Dataset items
○ ○ ○ ○ ○ ○ ○

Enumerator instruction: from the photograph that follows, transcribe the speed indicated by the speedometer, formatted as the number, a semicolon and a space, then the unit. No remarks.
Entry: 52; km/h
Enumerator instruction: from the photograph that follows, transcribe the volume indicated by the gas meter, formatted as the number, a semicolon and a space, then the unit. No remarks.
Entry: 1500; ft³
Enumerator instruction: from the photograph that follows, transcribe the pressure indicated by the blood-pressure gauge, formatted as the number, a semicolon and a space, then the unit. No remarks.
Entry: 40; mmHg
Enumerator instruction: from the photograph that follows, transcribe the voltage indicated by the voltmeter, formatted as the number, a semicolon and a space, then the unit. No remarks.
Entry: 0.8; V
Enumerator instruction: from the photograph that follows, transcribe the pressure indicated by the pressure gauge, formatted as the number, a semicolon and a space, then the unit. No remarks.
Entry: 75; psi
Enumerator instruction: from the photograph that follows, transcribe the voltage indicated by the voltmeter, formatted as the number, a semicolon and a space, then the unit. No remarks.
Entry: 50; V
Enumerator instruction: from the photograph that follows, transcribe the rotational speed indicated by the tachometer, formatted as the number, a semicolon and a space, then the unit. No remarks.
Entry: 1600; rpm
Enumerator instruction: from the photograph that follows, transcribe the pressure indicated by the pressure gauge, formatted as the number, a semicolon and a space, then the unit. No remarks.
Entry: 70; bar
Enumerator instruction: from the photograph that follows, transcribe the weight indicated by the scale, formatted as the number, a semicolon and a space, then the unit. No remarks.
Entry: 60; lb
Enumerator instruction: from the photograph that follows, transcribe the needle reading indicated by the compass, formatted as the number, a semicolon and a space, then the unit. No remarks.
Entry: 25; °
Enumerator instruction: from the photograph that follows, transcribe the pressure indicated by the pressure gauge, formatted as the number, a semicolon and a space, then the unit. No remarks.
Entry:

○ ○ ○ ○ ○ ○ ○

> Instruction
Output the lines from the one containing "by the blood-pressure" up to and including the one containing "Entry: 70; bar" as a Markdown table with the columns Row and Line. Give each line a row number and skip any blank lines.

> Result
| Row | Line |
|---|---|
| 1 | Enumerator instruction: from the photograph that follows, transcribe the pressure indicated by the blood-pressure gauge, formatted as the number, a semicolon and a space, then the unit. No remarks. |
| 2 | Entry: 40; mmHg |
| 3 | Enumerator instruction: from the photograph that follows, transcribe the voltage indicated by the voltmeter, formatted as the number, a semicolon and a space, then the unit. No remarks. |
| 4 | Entry: 0.8; V |
| 5 | Enumerator instruction: from the photograph that follows, transcribe the pressure indicated by the pressure gauge, formatted as the number, a semicolon and a space, then the unit. No remarks. |
| 6 | Entry: 75; psi |
| 7 | Enumerator instruction: from the photograph that follows, transcribe the voltage indicated by the voltmeter, formatted as the number, a semicolon and a space, then the unit. No remarks. |
| 8 | Entry: 50; V |
| 9 | Enumerator instruction: from the photograph that follows, transcribe the rotational speed indicated by the tachometer, formatted as the number, a semicolon and a space, then the unit. No remarks. |
| 10 | Entry: 1600; rpm |
| 11 | Enumerator instruction: from the photograph that follows, transcribe the pressure indicated by the pressure gauge, formatted as the number, a semicolon and a space, then the unit. No remarks. |
| 12 | Entry: 70; bar |